▶ _Task goal_
Turn the text in the rows below into a JSON list of strings, one string per line, with blank lines left out and the picture lines omitted.

▶ _Data records_
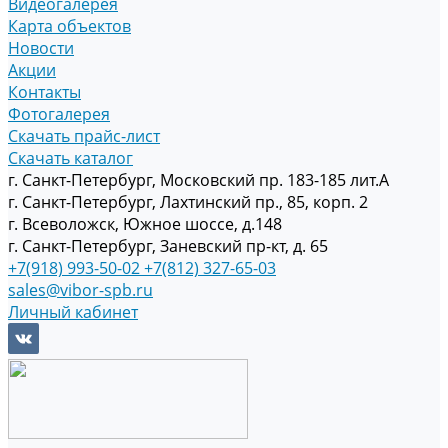
Видеогалерея
Карта объектов
Новости
Акции
Контакты
Фотогалерея
Скачать прайс-лист
Скачать каталог
г. Санкт-Петербург, Московский пр. 183-185 лит.А
г. Санкт-Петербург, Лахтинский пр., 85, корп. 2
г. Всеволожск, Южное шоссе, д.148
г. Санкт-Петербург, Заневский пр-кт, д. 65
+7(918) 993-50-02
+7(812) 327-65-03
sales@vibor-spb.ru
Личный кабинет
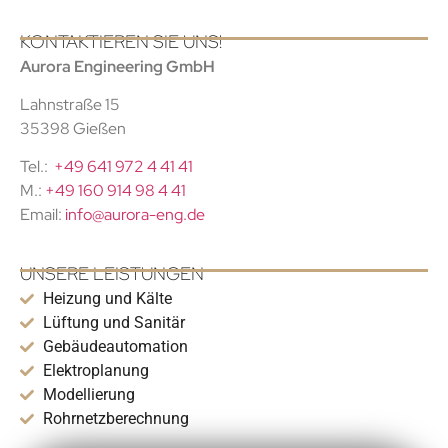
KONTAKTIEREN SIE UNS!
Aurora Engineering GmbH
Lahnstraße 15
35398 Gießen
Tel.:
+49 641 972 4 41 41
M.:
+49 160 914 98 4 41
Email:
info@aurora-eng.de
UNSERE LEISTUNGEN
Heizung und Kälte
Lüftung und Sanitär
Gebäudeautomation
Elektroplanung
Modellierung
Rohrnetzberechnung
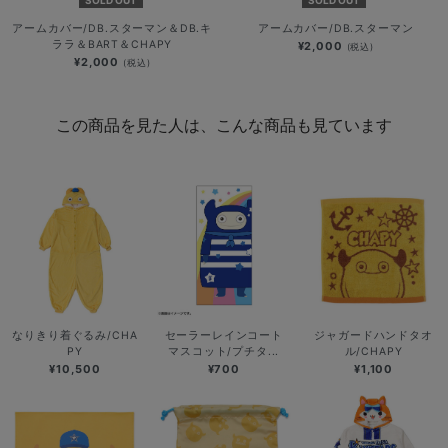
アームカバー/DB.スターマン＆DB.キ
アームカバー/DB.スターマン
ララ＆BART＆CHAPY
¥2,000
(税込)
¥2,000
(税込)
この商品を見た人は、こんな商品も見ています
なりきり着ぐるみ/CHA
セーラーレインコート
ジャガードハンドタオ
PY
マスコット/プチタ...
ル/CHAPY
¥10,500
¥700
¥1,100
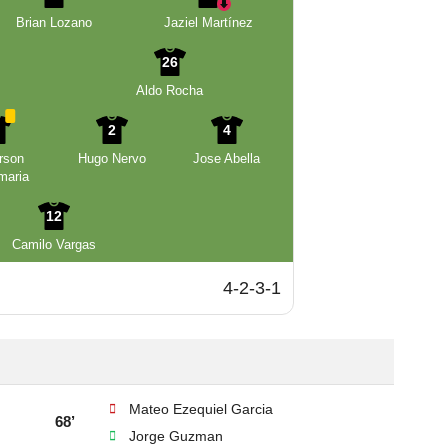
Brian Lozano
Jaziel Martínez
26
Aldo Rocha
5
2
4
rson
Hugo Nervo
Jose Abella
maria
12
Camilo Vargas
4-2-3-1
Mateo Ezequiel Garcia
68’
Jorge Guzman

▶ _Output of the exercise_
[
  "Видеогалерея",
  "Карта объектов",
  "Новости",
  "Акции",
  "Контакты",
  "Фотогалерея",
  "Скачать прайс-лист",
  "Скачать каталог",
  "г. Санкт-Петербург, Московский пр. 183-185 лит.А",
  "г. Санкт-Петербург, Лахтинский пр., 85, корп. 2",
  "г. Всеволожск, Южное шоссе, д.148",
  "г. Санкт-Петербург, Заневский пр-кт, д. 65",
  "+7(918) 993-50-02",
  "+7(812) 327-65-03",
  "sales@vibor-spb.ru",
  "Личный кабинет",
  "KONTAKTIEREN SIE UNS!",
  "Aurora Engineering GmbH",
  "Lahnstraße 15",
  "35398 Gießen",
  "Tel.:",
  "+49 641 972 4 41 41",
  "M.:",
  "+49 160 914 98 4 41",
  "Email:",
  "info@aurora-eng.de",
  "UNSERE LEISTUNGEN",
  "Heizung und Kälte",
  "Lüftung und Sanitär",
  "Gebäudeautomation",
  "Elektroplanung",
  "Modellierung",
  "Rohrnetzberechnung",
  "アームカバー/DB.スターマン＆DB.キ",
  "アームカバー/DB.スターマン",
  "ララ＆BART＆CHAPY",
  "¥2,000",
  "(税込)",
  "¥2,000",
  "(税込)",
  "この商品を見た人は、こんな商品も見ています",
  "なりきり着ぐるみ/CHA",
  "セーラーレインコート",
  "ジャガードハンドタオ",
  "PY",
  "マスコット/プチタ...",
  "ル/CHAPY",
  "¥10,500",
  "¥700",
  "¥1,100",
  "Brian Lozano",
  "Jaziel Martínez",
  "26",
  "Aldo Rocha",
  "5",
  "2",
  "4",
  "rson",
  "Hugo Nervo",
  "Jose Abella",
  "maria",
  "12",
  "Camilo Vargas",
  "4-2-3-1",
  "Mateo Ezequiel Garcia",
  "68’",
  "Jorge Guzman"
]